The present invention relates to a method and apparatus for cleaning a stream of gas, and particularly for removing dry particulate matter from a stream of gas.
Maintenance of air purity is a significant problem in many industries in which dust is necessarily produced during manufacture of products. For example, sawdust and sander dust are produced in great quantities in the wood products industry, and dust is inevitably produced during handling of grain products.
In many cases the dust removed from a stream of gas is of commercial value. For example, the wood dust resulting from sander or sawmill operation is usable as furnace fuel or as a component of particle board and similar composition material. Similarly, much of the dust produced during handling of grain contains nutrients usable as animal feed, if not for human consumption. It is therefore desirable to retain these materials, rather than discard them.

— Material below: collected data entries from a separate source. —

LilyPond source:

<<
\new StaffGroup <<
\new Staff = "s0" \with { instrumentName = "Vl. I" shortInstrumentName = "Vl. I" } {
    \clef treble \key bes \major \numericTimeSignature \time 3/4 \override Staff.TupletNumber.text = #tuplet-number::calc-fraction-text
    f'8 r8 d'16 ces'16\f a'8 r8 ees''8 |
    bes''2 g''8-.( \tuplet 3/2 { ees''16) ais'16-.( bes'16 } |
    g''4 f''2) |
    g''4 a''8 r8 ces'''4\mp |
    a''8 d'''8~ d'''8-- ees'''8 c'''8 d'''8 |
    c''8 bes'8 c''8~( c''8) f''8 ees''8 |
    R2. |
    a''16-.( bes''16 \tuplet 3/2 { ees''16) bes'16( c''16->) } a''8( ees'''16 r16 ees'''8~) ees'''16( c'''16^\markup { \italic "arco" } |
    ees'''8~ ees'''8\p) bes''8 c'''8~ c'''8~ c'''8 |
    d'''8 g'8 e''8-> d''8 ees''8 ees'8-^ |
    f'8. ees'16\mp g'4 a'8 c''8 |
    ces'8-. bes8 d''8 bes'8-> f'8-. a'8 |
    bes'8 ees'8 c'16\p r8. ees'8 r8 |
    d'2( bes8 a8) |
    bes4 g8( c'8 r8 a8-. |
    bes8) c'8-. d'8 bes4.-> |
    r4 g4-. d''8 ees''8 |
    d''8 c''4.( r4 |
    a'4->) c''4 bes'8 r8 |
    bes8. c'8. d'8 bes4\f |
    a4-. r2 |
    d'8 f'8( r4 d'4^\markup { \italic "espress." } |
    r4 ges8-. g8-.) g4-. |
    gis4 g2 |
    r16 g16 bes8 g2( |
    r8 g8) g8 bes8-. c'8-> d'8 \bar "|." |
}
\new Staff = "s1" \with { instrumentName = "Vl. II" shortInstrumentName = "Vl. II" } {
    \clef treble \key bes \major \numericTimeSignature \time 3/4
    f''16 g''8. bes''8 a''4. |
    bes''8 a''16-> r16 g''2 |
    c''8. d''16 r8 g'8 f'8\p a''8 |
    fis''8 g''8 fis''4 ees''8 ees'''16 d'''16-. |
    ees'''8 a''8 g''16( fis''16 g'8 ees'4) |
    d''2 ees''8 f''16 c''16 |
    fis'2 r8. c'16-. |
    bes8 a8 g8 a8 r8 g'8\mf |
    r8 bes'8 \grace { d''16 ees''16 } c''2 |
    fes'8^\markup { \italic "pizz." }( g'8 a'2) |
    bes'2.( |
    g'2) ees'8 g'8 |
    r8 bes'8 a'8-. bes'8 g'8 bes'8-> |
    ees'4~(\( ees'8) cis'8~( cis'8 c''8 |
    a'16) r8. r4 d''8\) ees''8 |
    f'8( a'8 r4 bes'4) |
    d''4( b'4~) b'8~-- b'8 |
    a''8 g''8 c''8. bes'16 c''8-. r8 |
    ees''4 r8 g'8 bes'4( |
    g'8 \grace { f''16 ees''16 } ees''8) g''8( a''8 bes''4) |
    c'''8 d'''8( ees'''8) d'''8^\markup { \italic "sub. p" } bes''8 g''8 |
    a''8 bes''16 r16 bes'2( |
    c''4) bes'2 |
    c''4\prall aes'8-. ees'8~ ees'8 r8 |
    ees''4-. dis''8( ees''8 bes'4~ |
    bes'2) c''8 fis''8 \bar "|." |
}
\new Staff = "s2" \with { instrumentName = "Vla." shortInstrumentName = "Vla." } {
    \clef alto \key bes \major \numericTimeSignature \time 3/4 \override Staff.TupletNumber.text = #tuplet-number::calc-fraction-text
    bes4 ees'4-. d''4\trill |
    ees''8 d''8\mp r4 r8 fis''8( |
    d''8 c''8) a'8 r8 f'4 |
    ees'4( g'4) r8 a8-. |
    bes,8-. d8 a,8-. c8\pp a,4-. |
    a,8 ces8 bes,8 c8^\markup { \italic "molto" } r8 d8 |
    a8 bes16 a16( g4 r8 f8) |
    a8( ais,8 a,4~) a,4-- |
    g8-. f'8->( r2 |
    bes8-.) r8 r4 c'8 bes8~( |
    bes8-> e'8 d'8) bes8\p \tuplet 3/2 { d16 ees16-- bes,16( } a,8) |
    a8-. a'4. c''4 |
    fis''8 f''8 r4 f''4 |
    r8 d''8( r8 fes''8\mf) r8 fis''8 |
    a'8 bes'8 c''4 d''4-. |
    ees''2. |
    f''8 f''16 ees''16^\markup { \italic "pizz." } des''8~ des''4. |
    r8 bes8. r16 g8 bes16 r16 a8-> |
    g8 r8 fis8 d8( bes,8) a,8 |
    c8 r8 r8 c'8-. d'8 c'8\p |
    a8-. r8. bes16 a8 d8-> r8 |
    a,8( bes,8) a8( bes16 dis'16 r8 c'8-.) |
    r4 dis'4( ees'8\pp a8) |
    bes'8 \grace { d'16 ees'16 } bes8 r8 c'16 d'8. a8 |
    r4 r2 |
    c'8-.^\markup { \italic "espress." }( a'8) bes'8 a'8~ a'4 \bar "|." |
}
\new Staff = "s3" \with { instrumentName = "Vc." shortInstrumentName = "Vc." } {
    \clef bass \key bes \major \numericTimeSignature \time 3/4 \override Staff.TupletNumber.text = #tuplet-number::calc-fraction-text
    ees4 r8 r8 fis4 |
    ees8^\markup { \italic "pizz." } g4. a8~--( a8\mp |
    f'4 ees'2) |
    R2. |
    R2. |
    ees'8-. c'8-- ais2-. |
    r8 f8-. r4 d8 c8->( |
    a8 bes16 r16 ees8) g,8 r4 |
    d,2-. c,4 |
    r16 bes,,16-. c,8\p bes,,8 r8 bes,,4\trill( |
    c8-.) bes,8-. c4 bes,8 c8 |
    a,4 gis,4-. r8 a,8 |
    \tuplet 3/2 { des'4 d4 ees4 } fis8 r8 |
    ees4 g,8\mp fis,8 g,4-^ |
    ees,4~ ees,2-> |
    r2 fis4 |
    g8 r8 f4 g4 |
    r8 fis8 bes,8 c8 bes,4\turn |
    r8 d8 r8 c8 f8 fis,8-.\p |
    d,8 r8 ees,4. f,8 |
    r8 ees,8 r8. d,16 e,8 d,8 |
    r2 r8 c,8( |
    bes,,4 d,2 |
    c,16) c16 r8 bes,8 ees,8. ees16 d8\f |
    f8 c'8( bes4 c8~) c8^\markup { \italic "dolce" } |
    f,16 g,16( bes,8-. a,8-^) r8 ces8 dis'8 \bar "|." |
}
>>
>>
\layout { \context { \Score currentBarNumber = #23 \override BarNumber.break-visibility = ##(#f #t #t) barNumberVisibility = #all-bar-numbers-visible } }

Many methods and types of apparatus have been developed to filter particulates and other suspended matter from streams of gas. Known methods, however, present some significant drawbacks. For example, cyclone separators are commonly used to remove the bulk of dry particulate material from a stream of gas. The amount of such dust which can be removed from the air by a primary separator such as a cyclone separator, however, is frequently insufficient, and a secondary separator must be used to remove additional lighter or smaller particles from the stream of air. In known apparatus, the matter collected in the secondary cleaning apparatus frequently must be handled separately from that collected in the primary apparatus. This is particularly true when secondary cleaning apparatus involves the use of liquid sprays to remove particulates from suspension.
The particulate matter collected in a wet secondary filter must ordinarily be separated from at least a large part of the liquid, to conserve the liquid and facilitate handling. Unless substantially all moisture has been removed such material has previously needed to be handled separately, requiring extra labor and causing inconvenience.
Apparatus used to transport light and fine particulate materials is typically subject to damage from invasion of the particles into bearings and motor cases. It is therefore desirable not to handle this material separately.
When particulate solid materials have been removed from the air by exposure to a liquid spray they have previously required additional handling, because the particulate matter is dispersed in a relatively large quantity of liquid. Introduction of a small amount of particulate matter, along with a large amount of liquid, into the large quantity of dry particulate matter separated from a stream of gas in a primary separator is unsatisfactory because it would add unacceptable amounts of moisture to dry material such as sander dust removed from a stream of gas, making it susceptible to spoilage and difficult to handle, or worthless for later use.
Some types of combustible dry material, such as fine sander dust, grain dust, and similar materials, form explosive mixtures with air and are thus potentially dangerous to handle. It is well known that grain elevators and flour mills are too frequently the sites of dangerous explosive fires, and a similar hazard is presented by very dry sawdust.
Multi-stage apparatus for removing dry particulate material from a stream of gas is shown in McGregor et al, U.S. Pat. No. 3,203,156, and apparatus for removing suspended wet particles from a stream of air is shown in Skoli et al, U.S. Pat. No. 3,771,289. Selmeczi, U.S. Pat. No. 3,914,378, and Hall et al, U.S. Pat. No. 3,268,296 both disclose gas scrubbers incorporating sprays impinging on both sides of a filter element, but no provision is made for periodic backwashing of the filter element. Furthermore, none of these patents provides for continuous collection of all material separated from a stream of gas at a single point.
What is needed, then, is a method and apparatus for providing primary and secondary removal of dry particulate matter from a stream of gas and making a maximum amount of commercially valuable particulate matter so recovered available at a single point of collection. It is also desirable to reduce the risk of explosion caused by presence of such dry combustible particulate matter in a stream of air.